[Work request]: Pictures aside, quote the whole listing exactly.

[Given information]:
########
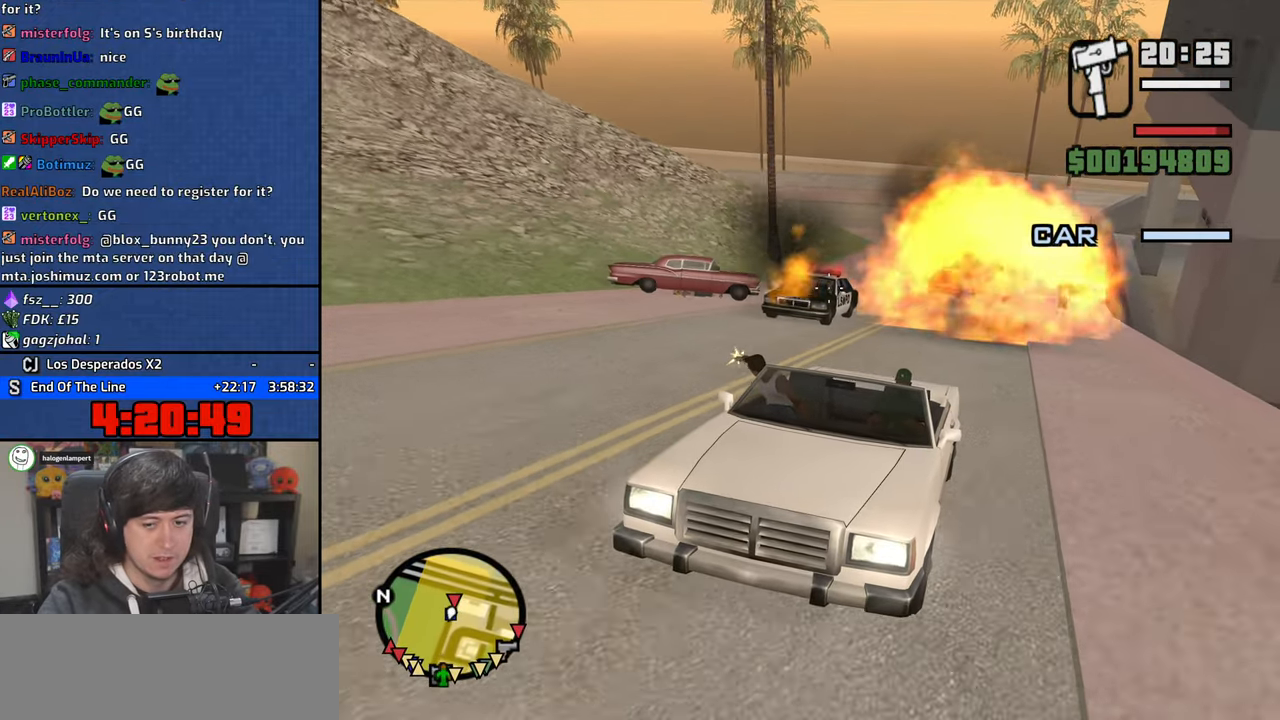
{"keys": [], "mouse": [], "events": [[500, "mouse_left", "up"]]}
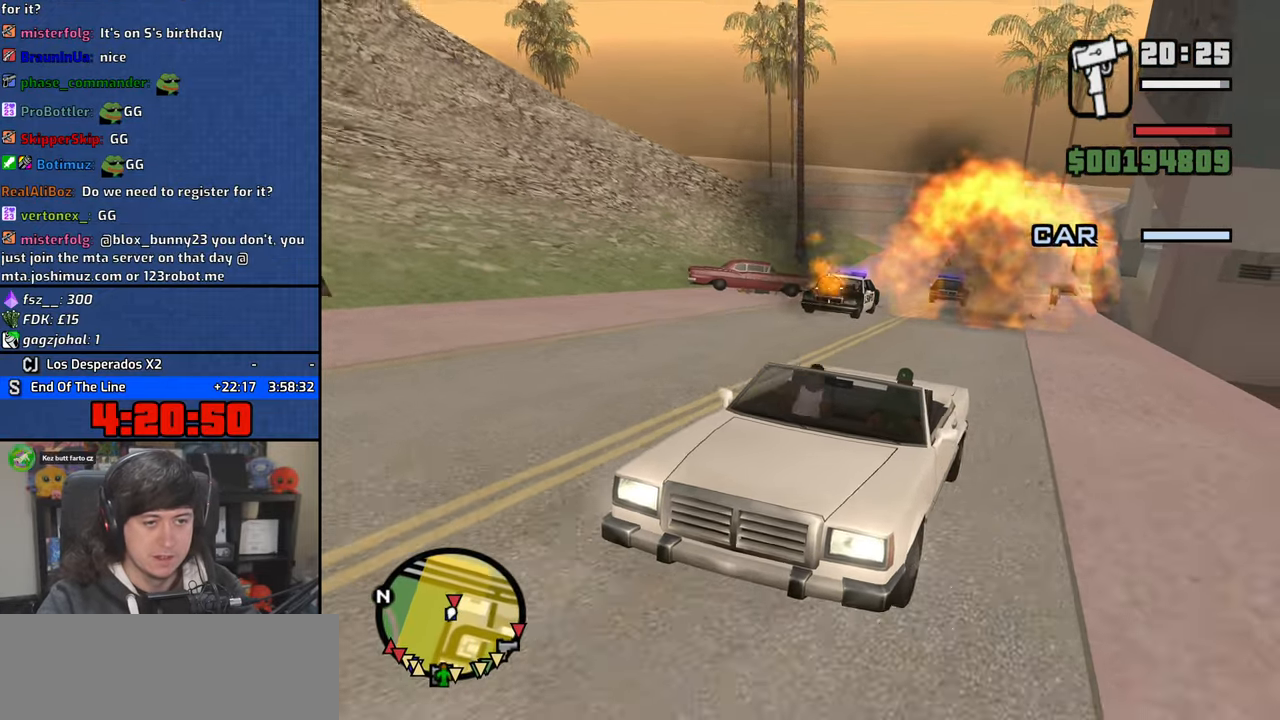
{"keys": [], "mouse": [], "events": []}
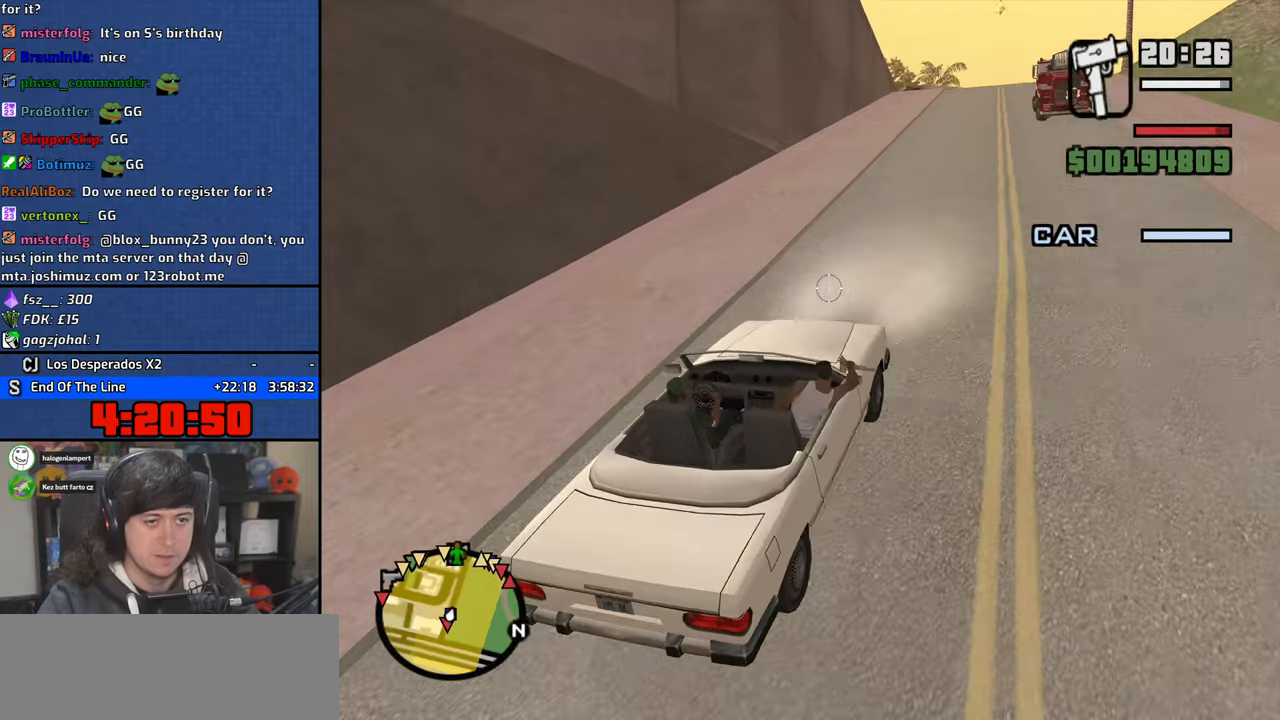
{"keys": [], "mouse": [], "events": []}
########
[Answer to this problem]:
{"keys": [], "mouse": [], "events": [[500, "mouse_left", "up"]]}
{"keys": [], "mouse": [], "events": []}
{"keys": [], "mouse": [], "events": []}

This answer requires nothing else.